Swisscom AG provides telecommunication services primarily in Switzerland, Italy, and internationally. Swisscom AG was founded in 1852 and is headquartered in Bern, Switzerland. SWISSCOM N is traded on Switzerland Exchange in Switzerland.Things to note about Swisscom AG performance evaluation
Checking the ongoing alerts about Swisscom for important developments is a great way to find new opportunities for your next move. Stock alerts and notifications screener for Swisscom AG help investors to be notified of important events, changes in technical or fundamental conditions, and significant headlines that can affect investment decisions.Swisscom AG has accumulated 7.63 B in total debt with debt to equity ratio (D/E) of 0.91, which is about average as compared to similar companies. Swisscom AG has a current ratio of 0.89, indicating that it has a negative working capital and may not be able to pay financial obligations in time and when they become due. Debt can assist Swisscom until it has trouble settling it off, either with new capital or with free cash flow. So, Swisscom's shareholders could walk away with nothing if the company can't fulfill its legal obligations to repay debt. However, a more frequent occurrence is when companies like Swisscom AG sell additional shares at bargain prices, diluting existing shareholders. Debt, in this case, can be an excellent and much better tool for Swisscom to invest in growth at high rates of return. When we think about Swisscom's use of debt, we should always consider it together with cash and equity. | |
About 51.0% of Swisscom outstanding shares are owned by corporate insiders |
- Analyzing Swisscom's financial statements, including its income statement, balance sheet, and cash flow statement, helps in understanding its overall financial health and growth potential.
- Getting a closer look at valuation ratios like price-to-earnings (P/E) ratio, price-to-sales (P/S) ratio, and price-to-book (P/B) ratio help in understanding whether Swisscom's stock is overvalued or undervalued compared to its peers.

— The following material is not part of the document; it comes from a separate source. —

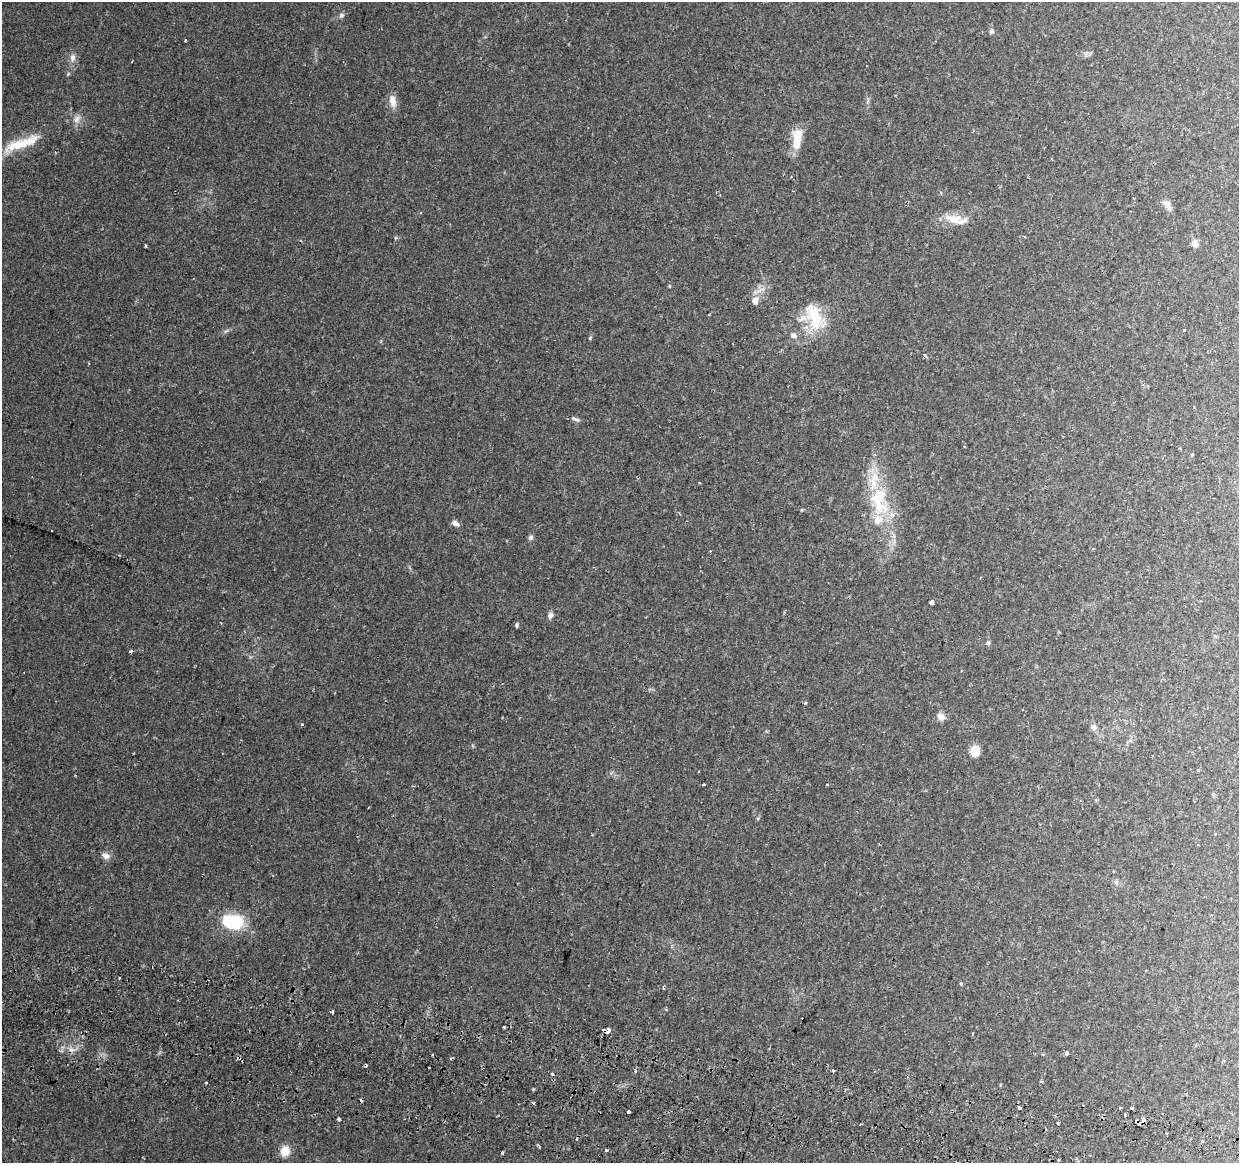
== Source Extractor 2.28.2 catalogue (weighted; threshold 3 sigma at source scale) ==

- Examining Swisscom's industry or sector and how it is performing can give you an idea of its growth potential and how it is positioned relative to its competitors.
- Evaluating Swisscom's management team can have a significant impact on its success or failure. Reviewing the track record and experience of Swisscom's management team can help you assess the Company's leadership.
- Pay attention to analyst opinions and ratings of Swisscom's stock. These opinions can provide insight into Swisscom's potential for growth and whether the stock is currently undervalued or overvalued.
Additional Tools for Swisscom Stock Analysis
When running Swisscom's price analysis, check to measure Swisscom's market volatility, profitability, liquidity, solvency, efficiency, growth potential, financial leverage, and other vital indicators. We have many different tools that can be utilized to determine how healthy Swisscom is operating at the current time. Most of Swisscom's value examination focuses on studying past and present price action to predict the probability of Swisscom's future price movements. You can analyze the entity against its peers and the financial market as a whole to determine factors that move Swisscom's price. Additionally, you may evaluate how the addition of Swisscom to your portfolios can decrease your overall portfolio volatility.